● **Assigned task A**:
Name the subjects of the three full-day tutorials listed in the tutorials and workshops announcement below.
● **Assigned task B**:
Extend the tutorials and workshops announcement below, starting right after its final sentence.

● **Excerpt**:
Tutorials and workshops
Tutorials and workshops will be held on Saturday, May 31, 2014 at Columbia University.
There will be three full-day tutorials focusing on the following subjects:
- Recent Advances on the Lovasz Local Lemma
- Efficient Distribution Estimation
- Overcoming the intractability bottleneck in unsupervised machine learning
Location: The workshops are in Mudd Hall and Shapiro Center at Columbia University. The easiest way to reach this location is to take the 1 subway to 116 St., and enter campus though the main gate. Head to the north east corner of campus. A map can be found here
Lunch: You are on your own for lunch. There are many good and reasonably priced lunch options within walking distance. If you walk south on Broadway or north on Amsterdam, you will find many restaurants including Italian, Ethiopian, Thai, Indian, Mexican, Korean, Japanese, Chinese and even American. Here is a recent guide to some of the restaurants in the area.

● **Dataset records**:
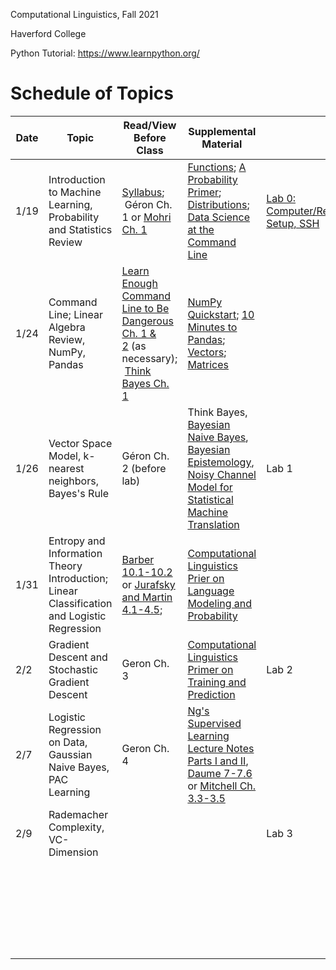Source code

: Computational Linguistics, Fall 2021

Haverford College

Python Tutorial: https://www.learnpython.org/

# Schedule of Topics

| Date | Topic                                                        | Read/View Before Class                                       | Supplemental Material                                        |                                                   | Due                             |
| ---- | ------------------------------------------------------------ | ------------------------------------------------------------ | ------------------------------------------------------------ | ------------------------------------------------- | ------------------------------- |
| 1/19 | Introduction to Machine Learning, Probability and Statistics Review | [Syllabus](syllabus.md);<br/> Géron Ch. 1 or [Mohri Ch. 1](https://cs.nyu.edu/~mohri/mlbook/) | [Functions](https://www.youtube.com/watch?v=MjeXZ7Ea89g); [A Probability Primer](https://www.sjsu.edu/faculty/gerstman/StatPrimer/probability.pdf); [Distributions](https://www.youtube.com/watch?v=qc5QewourIU&feature=youtu.be);<br/>[Data Science at the Command Line](https://datascienceatthecommandline.com/2e/) | [Lab 0: Computer/Remote Setup, SSH](labs/lab0.md) |                                 |
| 1/24 | Command Line; Linear Algebra Review, NumPy, Pandas           | [Learn Enough Command Line to Be Dangerous Ch. 1 & 2](https://www.learnenough.com/command-line-tutorial/basics) (as necessary);<br/> [Think Bayes Ch. 1](https://allendowney.github.io/ThinkBayes2/) | [NumPy Quickstart](https://numpy.org/doc/stable/user/quickstart.html); [10 Minutes to Pandas](https://pandas.pydata.org/docs/user_guide/10min.html); [Vectors](https://www.youtube.com/watch?v=kXLGnrzw1zk); [Matrices](https://www.youtube.com/watch?v=kXLGnrzw1zk) |                                                   |                                 |
| 1/26 | Vector Space Model, k-nearest neighbors, Bayes's Rule        | Géron Ch. 2 (before lab)                                     | Think Bayes, [Bayesian Naive Bayes](https://www.youtube.com/watch?v=CW9YGii1nSA), [Bayesian Epistemology](https://plato.stanford.edu/entries/epistemology-bayesian/), [Noisy Channel Model for Statistical Machine Translation](https://www.cl.uni-heidelberg.de/courses/ss15/smt/scribe4.pdf) | Lab 1                                             |                                 |
| 1/31 | Entropy and Information Theory Introduction; Linear Classification and Logistic Regression | [Barber 10.1-10.2](http://web4.cs.ucl.ac.uk/staff/D.Barber/pmwiki/pmwiki.php?n=Brml.Online) or [Jurafsky and Martin 4.1-4.5](https://web.stanford.edu/~jurafsky/slp3/4.pdf);<br /> | [Computational Linguistics Prier on Language Modeling and Probability](https://piazza.com/class_profile/get_resource/ksysw5gb2e13q7/ktbthuoiq73op) |                                                   |                                 |
| 2/2  | Gradient Descent and Stochastic Gradient Descent             | Geron Ch. 3                                                  | [Computational Linguistics Primer on Training and Prediction](https://piazza.com/class_profile/get_resource/ksysw5gb2e13q7/ktloan9xn1fnj) | Lab 2                                             | Lab 1;<br />Homework 1 (Friday) |
| 2/7  | Logistic Regression on Data, Gaussian Naive Bayes, PAC Learning | Geron Ch. 4 <br />                                           | [Ng's Supervised Learning Lecture Notes Parts I and II](https://see.stanford.edu/materials/aimlcs229/cs229-notes1.pdf), [Daume 7-7.6](http://ciml.info/dl/v0_99/ciml-v0_99-ch07.pdf) <br />or [Mitchell Ch. 3.3-3.5](https://www.cs.cmu.edu/~tom/mlbook/NBayesLogReg.pdf) |                                                   |                                 |
| 2/9  | Rademacher Complexity, VC-Dimension                          |                                                              |                                                              | Lab 3                                             | Lab 2 (Friday extension)        |
|      |                                                              |                                                              |                                                              |                                                   |                                 |
|      |                                                              |                                                              |                                                              |                                                   |                                 |
|      |                                                              |                                                              |                                                              |                                                   |                                 |
|      |                                                              |                                                              |                                                              |                                                   |                                 |
|      |                                                              |                                                              |                                                              |                                                   |                                 |
|      |                                                              |                                                              |                                                              |                                                   |                                 |
|      |                                                              |                                                              |                                                              |                                                   |                                 |
|      |                                                              |                                                              |                                                              |                                                   |                                 |
|      |                                                              |                                                              |                                                              |                                                   |                                 |
|      |                                                              |                                                              |                                                              |                                                   |                                 |
|      |                                                              |                                                              |                                                              |                                                   |                                 |
|      |                                                              |                                                              |                                                              |                                                   |                                 |
|      |                                                              |                                                              |                                                              |                                                   |                                 |
|      |                                                              |                                                              |                                                              |                                                   |                                 |
|      |                                                              |                                                              |                                                              |                                                   |                                 |
|      |                                                              |                                                              |                                                              |                                                   |                                 |
|      |                                                              |                                                              |                                                              |                                                   |                                 |
|      |                                                              |                                                              |                                                              |                                                   |                                 |
|      |                                                              |                                                              |                                                              |                                                   |                                 |
|      |                                                              |                                                              |                                                              |                                                   |                                 |
|      |                                                              |                                                              |                                                              |                                                   |                                 |
|      |                                                              |                                                              |                                                              |                                                   |                                 |
|      |                                                              |                                                              |                                                              |                                                   |                                 |
|      |                                                              |                                                              |                                                              |                                                   |                                 |
|      |                                                              |                                                              |                                                              |                                                   |                                 |
|      |                                                              |                                                              |                                                              |                                                   |                                 |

● **Answer A**:
- Recent Advances on the Lovasz Local Lemma
- Efficient Distribution Estimation
- Overcoming the intractability bottleneck in unsupervised machine learning

● **Answer B**:
Recent Advances on the Lovasz Local Lemma
Organizers: David Harris, Aravind Srinivasan, Mario Szegedy, Gabor Tardos
Synopsis: The Lovasz Local Lemma (LLL) is a fundamental probabilistic tool; there has been much recent progress related to it, especially on various algorithmic versions and generalizations. In this workshop, we will cover classical and modern material; the "classical" material includes powerful extensions like iterated applications of the LLL which are not that well known, and the modern material includes very recent information-theoretic insights into the LLL and its Moser/Moser-Tardos algorithmic versions. Various applications, connections to physics, and derandomization will be among the further aspects covered.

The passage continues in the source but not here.